With the Centers for Medicare & Medicaid Services and The Joint Commission increasing documentation scrutiny, and all major payers moving toward using core measure results to benchmark and conduct contract negotiations, providers must consider how clinical documentation improvement (CDI) can positively impact quality. Although CDI and the engagement of clinical documentation specialists (CDSs) can significantly improve quality, how does a hospital layer on core measure and patient safety monitoring efficiently?
Sanford Medical Center, located in Bismarck, North Dakota, knows how. In October 2013, Robin Bowlinger, RN, MS, director of quality at Sanford Medical Center, received a letter that was music to her ears. Sanford received Top Performer on Key Quality Measures recognition by The Joint Commission based on 2012 quality scores related to heart attacks, heart failure, pneumonia, and surgical care. This achievement reflects Sanford’s push for detailed clinical documentation and a close working partnership between case management, quality and its CDSs.
To ensure quality core measures were interwoven with an increased focus on clinical documentation, Sanford added patient safety indicators (PSIs) and core measures into its CDI program software and used alerts for staff when both principal and secondary diagnoses raised any red flags. The software identifies heart attack, heart failure, and surgical and pneumonia patients up front, and ensures that staff initiate and complete proven quality measures and processes for these diagnoses.
Collaboration is key
Whether it’s the CDS, quality department or case manager who gets to the chart first, the goal is to identify any flag quality core measure indicators and confirm with the physician that any noted complications or concerns are addressed. For example, from January to October 2013, Sanford’s CDS team reviewed 2,448 cases for clinical and PSI measures, including both primary and secondary diagnoses, honing in on cases that needed to be addressed through intervention and physician clarification.
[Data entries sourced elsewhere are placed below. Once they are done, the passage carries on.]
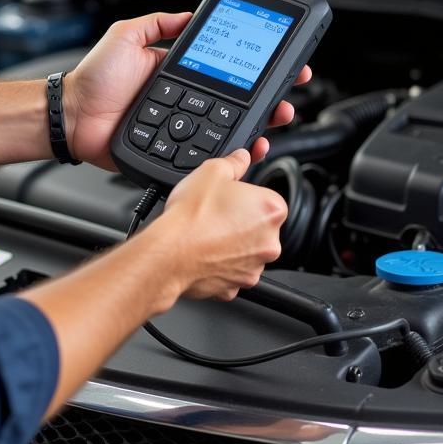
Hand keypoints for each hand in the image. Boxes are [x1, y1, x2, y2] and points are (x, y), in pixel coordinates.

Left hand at [64, 11, 310, 169]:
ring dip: (260, 126)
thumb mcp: (127, 35)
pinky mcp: (175, 153)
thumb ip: (157, 23)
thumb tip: (189, 14)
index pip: (227, 69)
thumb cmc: (94, 79)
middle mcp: (187, 101)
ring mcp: (184, 128)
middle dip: (271, 99)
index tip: (281, 63)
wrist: (73, 116)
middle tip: (287, 95)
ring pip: (231, 131)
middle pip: (239, 103)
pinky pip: (209, 155)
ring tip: (276, 119)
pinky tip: (249, 147)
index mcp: (180, 73)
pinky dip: (232, 153)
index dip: (255, 67)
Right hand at [157, 148, 287, 301]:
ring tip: (206, 232)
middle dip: (240, 220)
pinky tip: (204, 252)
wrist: (170, 253)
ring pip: (245, 250)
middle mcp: (270, 242)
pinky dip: (220, 263)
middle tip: (215, 213)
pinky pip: (231, 270)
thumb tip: (242, 156)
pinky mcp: (236, 287)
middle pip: (258, 225)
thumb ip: (235, 162)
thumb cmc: (192, 215)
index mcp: (272, 210)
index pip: (266, 198)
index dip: (244, 195)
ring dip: (231, 242)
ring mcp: (255, 267)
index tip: (228, 197)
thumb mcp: (212, 170)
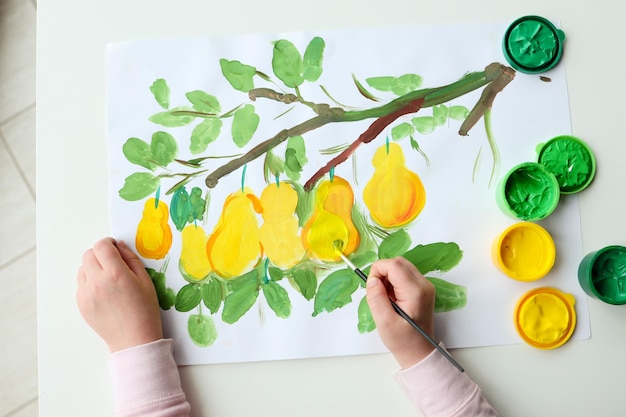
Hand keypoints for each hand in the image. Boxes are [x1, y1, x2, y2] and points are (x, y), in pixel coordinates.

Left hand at [76, 237, 162, 351]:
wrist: (133, 339)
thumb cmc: (145, 310)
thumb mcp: (145, 281)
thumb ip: (131, 259)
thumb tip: (119, 246)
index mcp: (115, 274)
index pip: (102, 246)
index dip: (108, 243)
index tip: (115, 247)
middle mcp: (97, 282)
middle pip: (88, 254)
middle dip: (100, 253)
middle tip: (112, 262)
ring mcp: (86, 294)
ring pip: (82, 268)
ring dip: (93, 267)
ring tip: (108, 278)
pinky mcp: (81, 303)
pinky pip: (81, 284)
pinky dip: (90, 281)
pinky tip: (104, 291)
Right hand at [366, 257, 435, 368]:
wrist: (419, 352)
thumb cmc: (403, 341)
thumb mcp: (384, 322)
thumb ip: (376, 298)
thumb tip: (373, 279)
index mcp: (415, 292)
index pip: (394, 265)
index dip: (378, 271)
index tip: (373, 287)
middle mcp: (424, 285)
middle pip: (398, 262)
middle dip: (383, 272)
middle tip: (378, 292)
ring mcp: (425, 286)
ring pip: (401, 266)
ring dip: (388, 276)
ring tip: (385, 297)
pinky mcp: (422, 289)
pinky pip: (404, 274)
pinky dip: (394, 281)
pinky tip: (392, 298)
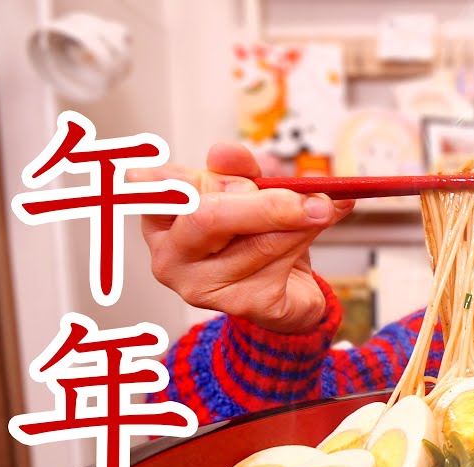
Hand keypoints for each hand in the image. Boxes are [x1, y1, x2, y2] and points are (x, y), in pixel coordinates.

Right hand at [132, 143, 354, 332]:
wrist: (287, 285)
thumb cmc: (257, 233)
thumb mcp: (248, 189)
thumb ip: (239, 168)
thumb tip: (225, 153)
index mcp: (159, 216)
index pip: (168, 184)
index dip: (215, 177)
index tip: (250, 179)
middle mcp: (169, 256)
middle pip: (208, 217)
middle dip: (267, 203)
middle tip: (312, 199)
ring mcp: (200, 287)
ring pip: (257, 241)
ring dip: (299, 224)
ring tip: (314, 216)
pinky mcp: (241, 306)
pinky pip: (280, 266)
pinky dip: (304, 246)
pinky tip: (303, 247)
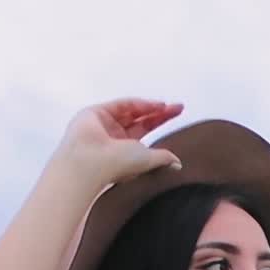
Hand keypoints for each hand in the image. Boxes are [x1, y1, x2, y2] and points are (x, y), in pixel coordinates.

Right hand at [50, 97, 185, 190]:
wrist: (91, 162)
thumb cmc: (117, 165)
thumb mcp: (146, 160)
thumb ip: (162, 158)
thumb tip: (178, 164)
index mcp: (126, 148)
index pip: (146, 130)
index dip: (162, 120)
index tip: (177, 113)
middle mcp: (115, 135)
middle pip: (141, 118)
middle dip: (159, 112)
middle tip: (178, 107)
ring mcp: (105, 123)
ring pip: (132, 110)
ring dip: (151, 107)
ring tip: (168, 107)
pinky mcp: (96, 113)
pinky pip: (121, 105)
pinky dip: (137, 104)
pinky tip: (154, 105)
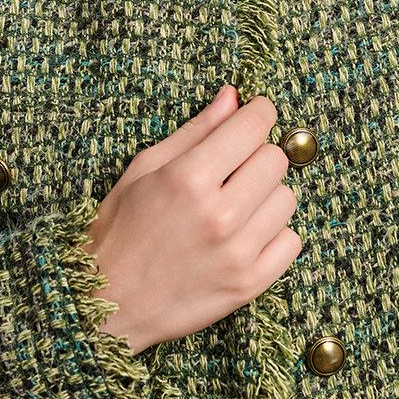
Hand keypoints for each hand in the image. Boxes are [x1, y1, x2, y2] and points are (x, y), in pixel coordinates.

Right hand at [79, 85, 301, 353]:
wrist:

This focus on quality is actually not labor intensive with the aid of CDI software. As the CDS, case manager or quality department opens the patient chart to review documentation, the core measures and patient safety indicators are automatically highlighted until they have been addressed. If necessary, the CDS will create a physician and/or clinician clarification – or talk face-to-face – and within 24 hours the documentation is updated.
Core measure reporting, like many initiatives, is about creating documentation and correcting data to reflect patient care. But, it’s more than words and codes. This helps clinical teams deliver the right care every time, reduce morbidity, mortality, complications and readmissions, and ensure they offer the best, evidence-based care for their patients. Improving quality metrics and patient safety requires a collaborative team effort. It is impossible to work in silos and improve patient outcomes as well as clinical data integrity and documentation. Sanford’s CDI team exemplifies that collaborative approach by working closely with physicians and case managers.